Exercise description: Transcribe all the records with complete accuracy.

Excerpts from a dataset:
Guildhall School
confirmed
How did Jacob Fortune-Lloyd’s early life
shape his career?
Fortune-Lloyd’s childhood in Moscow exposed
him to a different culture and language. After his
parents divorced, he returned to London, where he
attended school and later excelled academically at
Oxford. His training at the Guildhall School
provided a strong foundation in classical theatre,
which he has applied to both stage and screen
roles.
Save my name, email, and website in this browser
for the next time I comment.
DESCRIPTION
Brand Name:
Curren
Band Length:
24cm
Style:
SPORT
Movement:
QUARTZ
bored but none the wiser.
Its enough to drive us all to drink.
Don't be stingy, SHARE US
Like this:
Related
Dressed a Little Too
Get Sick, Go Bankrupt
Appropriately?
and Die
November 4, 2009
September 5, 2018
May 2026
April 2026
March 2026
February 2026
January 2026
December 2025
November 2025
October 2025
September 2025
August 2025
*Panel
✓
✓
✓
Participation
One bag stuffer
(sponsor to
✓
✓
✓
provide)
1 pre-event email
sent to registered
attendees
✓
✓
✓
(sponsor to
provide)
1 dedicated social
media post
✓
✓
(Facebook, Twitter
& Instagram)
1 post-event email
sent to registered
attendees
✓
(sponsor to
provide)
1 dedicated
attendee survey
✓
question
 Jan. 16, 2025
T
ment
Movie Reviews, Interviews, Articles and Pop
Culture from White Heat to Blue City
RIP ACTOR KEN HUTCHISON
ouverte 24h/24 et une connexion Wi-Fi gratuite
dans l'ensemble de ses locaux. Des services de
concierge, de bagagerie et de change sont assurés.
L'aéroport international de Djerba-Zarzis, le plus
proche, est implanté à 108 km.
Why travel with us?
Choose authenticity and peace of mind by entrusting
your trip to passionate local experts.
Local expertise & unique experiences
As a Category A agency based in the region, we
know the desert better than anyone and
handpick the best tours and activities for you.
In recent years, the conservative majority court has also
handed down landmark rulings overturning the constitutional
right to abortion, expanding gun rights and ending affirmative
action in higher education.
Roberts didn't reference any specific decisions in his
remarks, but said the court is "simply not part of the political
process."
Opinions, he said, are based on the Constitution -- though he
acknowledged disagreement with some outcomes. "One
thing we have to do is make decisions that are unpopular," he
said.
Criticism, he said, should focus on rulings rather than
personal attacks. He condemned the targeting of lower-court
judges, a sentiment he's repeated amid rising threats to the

Your response:
Guildhall School
confirmed
How did Jacob Fortune-Lloyd’s early life
shape his career?
Fortune-Lloyd’s childhood in Moscow exposed
him to a different culture and language. After his
parents divorced, he returned to London, where he
attended school and later excelled academically at
Oxford. His training at the Guildhall School
provided a strong foundation in classical theatre,
which he has applied to both stage and screen
roles.
Save my name, email, and website in this browser
for the next time I comment.
DESCRIPTION
Brand Name:
Curren
Band Length:
24cm
Style:
SPORT
Movement:
QUARTZ
bored but none the wiser.
Its enough to drive us all to drink.
Don't be stingy, SHARE US
Like this:
Related
Dressed a Little Too
Get Sick, Go Bankrupt
Appropriately?
and Die
November 4, 2009
September 5, 2018
May 2026
April 2026
March 2026
February 2026
January 2026
December 2025
November 2025
October 2025
September 2025
August 2025
*Panel
✓
✓
✓
Participation
One bag stuffer
(sponsor to
✓
✓
✓
provide)
1 pre-event email
sent to registered
attendees
✓
✓
✓
(sponsor to
provide)
1 dedicated social
media post
✓
✓
(Facebook, Twitter
& Instagram)
1 post-event email
sent to registered
attendees
✓
(sponsor to
provide)
1 dedicated
attendee survey
✓
question
 Jan. 16, 2025
T
ment
Movie Reviews, Interviews, Articles and Pop
Culture from White Heat to Blue City
RIP ACTOR KEN HUTCHISON
ouverte 24h/24 et une connexion Wi-Fi gratuite
dans l'ensemble de ses locaux. Des services de
concierge, de bagagerie et de change sont assurés.
L'aéroport international de Djerba-Zarzis, le plus
proche, est implanté à 108 km.
Why travel with us?
Choose authenticity and peace of mind by entrusting
your trip to passionate local experts.
Local expertise & unique experiences
As a Category A agency based in the region, we
know the desert better than anyone and
handpick the best tours and activities for you.
In recent years, the conservative majority court has also
handed down landmark rulings overturning the constitutional
right to abortion, expanding gun rights and ending affirmative
action in higher education.
Roberts didn't reference any specific decisions in his
remarks, but said the court is "simply not part of the political
process."
Opinions, he said, are based on the Constitution -- though he
acknowledged disagreement with some outcomes. "One
thing we have to do is make decisions that are unpopular," he
said.
Criticism, he said, should focus on rulings rather than
personal attacks. He condemned the targeting of lower-court
judges, a sentiment he's repeated amid rising threats to the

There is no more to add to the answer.